◆ THE TASK ◆
Reproduce the data below, changing every instance of "SEMICONDUCTOR" to "CHIP" and keeping everything else the same. Omit the pictures from your answer.
───── EXERCISE MATERIAL ─────
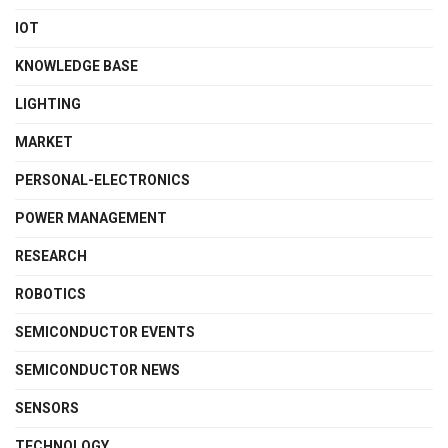
IOT
KNOWLEDGE BASE
LIGHTING
MARKET
PERSONAL-ELECTRONICS
POWER MANAGEMENT
RESEARCH
ROBOTICS
SEMICONDUCTOR EVENTS
SEMICONDUCTOR NEWS
SENSORS
TECHNOLOGY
─────
◆ RESPONSE BELOW ◆
IOT
KNOWLEDGE BASE
LIGHTING
MARKET
PERSONAL-ELECTRONICS
POWER MANAGEMENT
RESEARCH
ROBOTICS
CHIP EVENTS
CHIP NEWS
SENSORS
TECHNOLOGY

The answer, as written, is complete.